Die Ehe – ein Auslaufmodell?

Einige soziologische Beobachtungen und theologische Perspektiven

„Eine Ehe ist soviel wert, wie ihre Scheidung kostet“ hat der Schriftsteller Rolf Hochhuth spöttisch vermerkt. Die Institution Ehe scheint zum bloßen Marktwert zu verkommen. Was bringt es mir zu heiraten? Was habe ich davon, wenn ich treu bin? Ist das Unternehmen Ehe nicht zu riskant? Jedenfalls nimmt in unserer Gesellschaft die Zahl der Eheschließungen ab und die der Ehescheidungen zu. In manchen städtischen Regionen liegt die Scheidungsrate bei 50 Prozent. Was steckt hinter der Krise der Ehe in der modernen Gesellschaft?

Es sind ohne Frage eine Reihe von tiefgreifenden soziologischen Veränderungen, die die Krise der Ehe verstärkt und beschleunigt haben. Von diesen Problemen sind auch Christen – bis hin zu Pfarrersehen – betroffen. Dennoch muß man klar unterscheiden zwischen den sozialen und kulturellen Rahmenbedingungen, die die konkrete Gestaltung der Ehe ausmachen, und dem Schöpfungsauftrag, der das Wesen der Ehe bestimmt. Die äußeren Formen wandeln sich im Laufe der Zeit und von Gesellschaft zu Gesellschaft. Aber die Bestimmung des Menschen, als ein Mann mit einer Frau in Liebe und gegenseitiger Treue zu leben, bleibt. Was dies angeischts der gegenwärtigen Umbrüche bedeutet, wollen wir im Folgenden kurz bedenken.

Die Ehe: keine Arbeitsgemeinschaft,  sondern Freizeitbeschäftigung

Vor der industriellen Revolution waren Ehe und Familie das grundlegende Fundament der wirtschaftlichen Existenz. Durch gemeinsame Arbeit auf dem Bauernhof oder im Handwerkerbetrieb sicherte man seinen Lebensunterhalt. Jeder und jede hatte eine klar definierte Rolle mit einem festen Arbeitsauftrag. In der modernen Gesellschaft trennen sich die Ehepartner, um in Fabriken, Büros und Geschäften ihrer je eigenen beruflichen Tätigkeit nachzugehen.
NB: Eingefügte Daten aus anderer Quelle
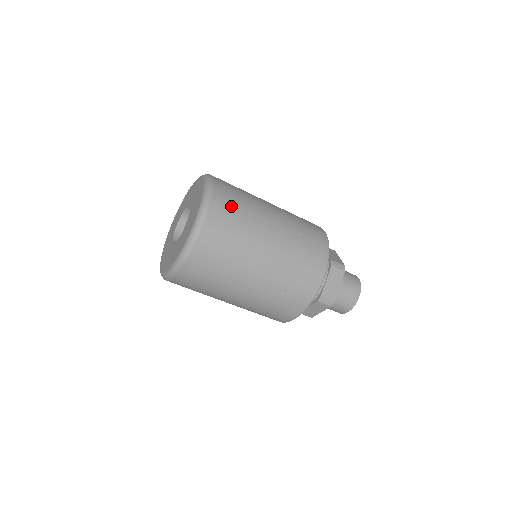
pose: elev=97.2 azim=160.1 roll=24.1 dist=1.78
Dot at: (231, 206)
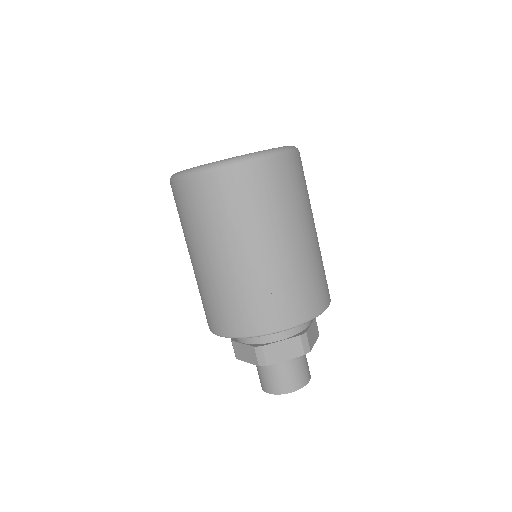
Dot at: (282, 182)
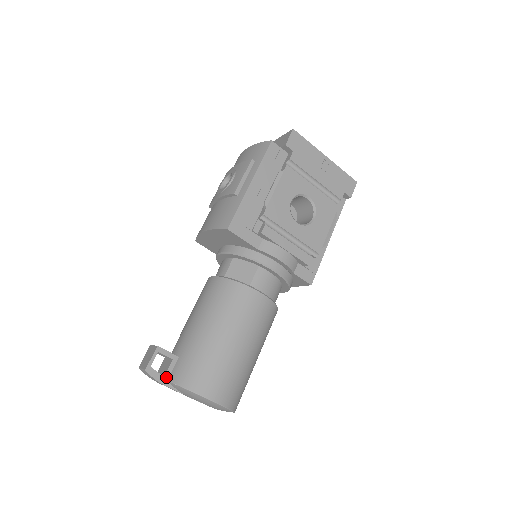
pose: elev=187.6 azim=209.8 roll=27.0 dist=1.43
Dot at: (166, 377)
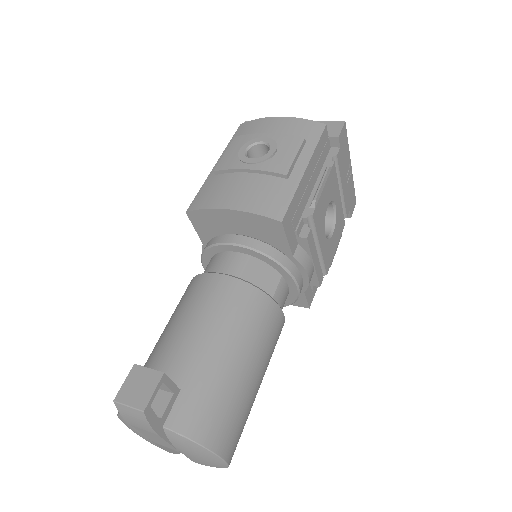
Dot at: (162, 421)
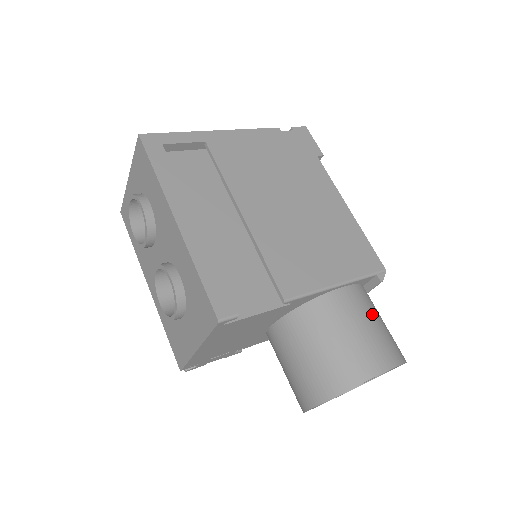
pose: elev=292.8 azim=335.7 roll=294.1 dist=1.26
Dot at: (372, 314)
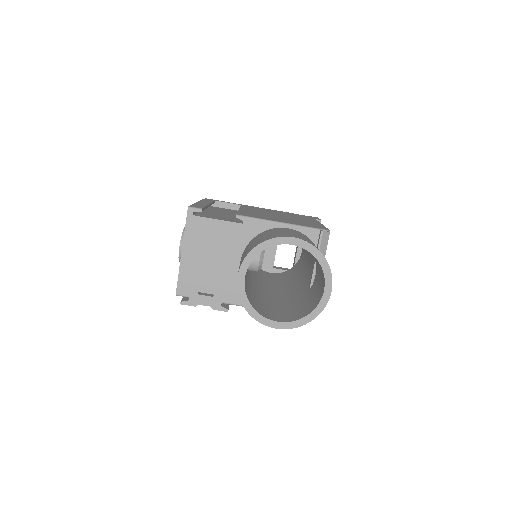
Dot at: (304, 236)
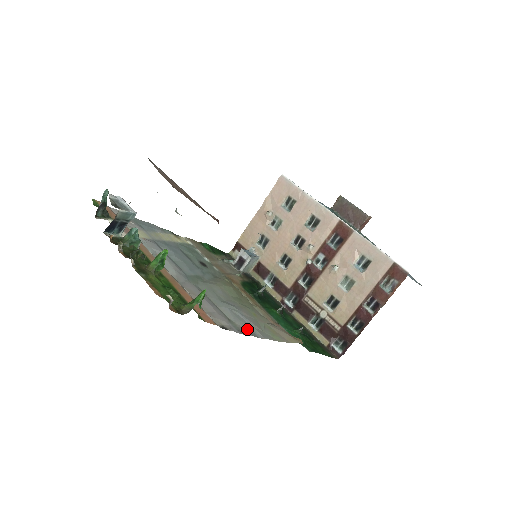
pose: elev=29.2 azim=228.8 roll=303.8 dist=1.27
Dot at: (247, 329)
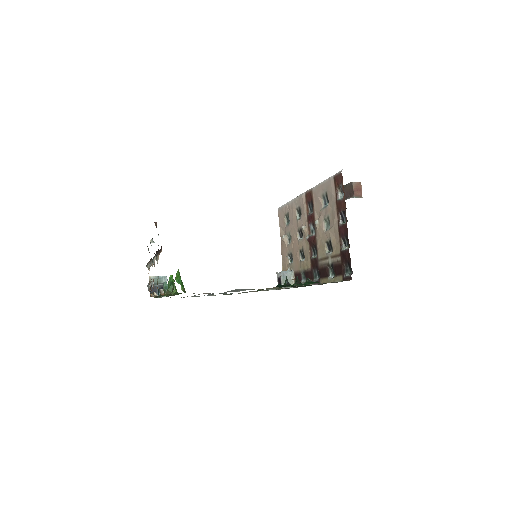
Dot at: (239, 291)
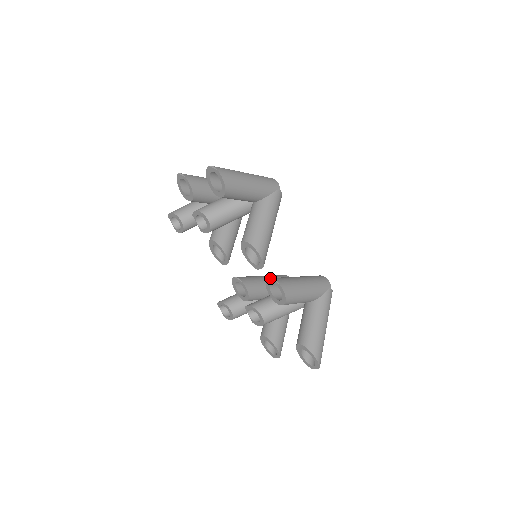
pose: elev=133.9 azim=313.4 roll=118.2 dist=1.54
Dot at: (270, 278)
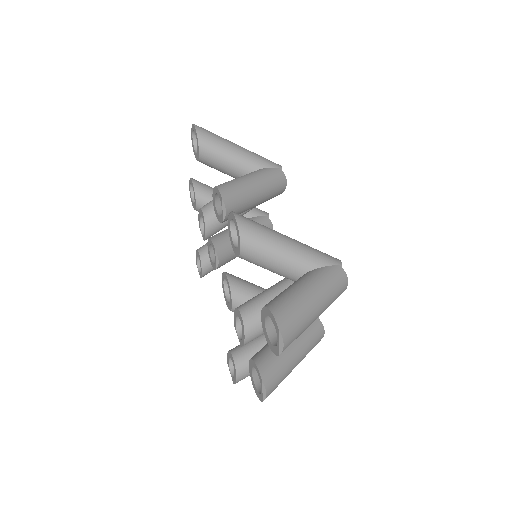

Die Frauen verfügen häufig über eine hoch qualifizierte Ausbildung und stehen ebenfalls im Beruf. Das einst große Hauswesen ist zur Wohnung einer Kleinfamilie zusammengeschmolzen. Der klassische Arbeitsbereich der Frau ist Dank vieler technischer Geräte auf ein Minimum geschrumpft. Ehe und Familie, einst die Säule des Wirtschaftssystems, werden auf die Freizeitwelt reduziert. Die Ehe findet individualisiert im Privatbereich statt. Sie ist der beruflichen Selbstverwirklichung der Partner untergeordnet.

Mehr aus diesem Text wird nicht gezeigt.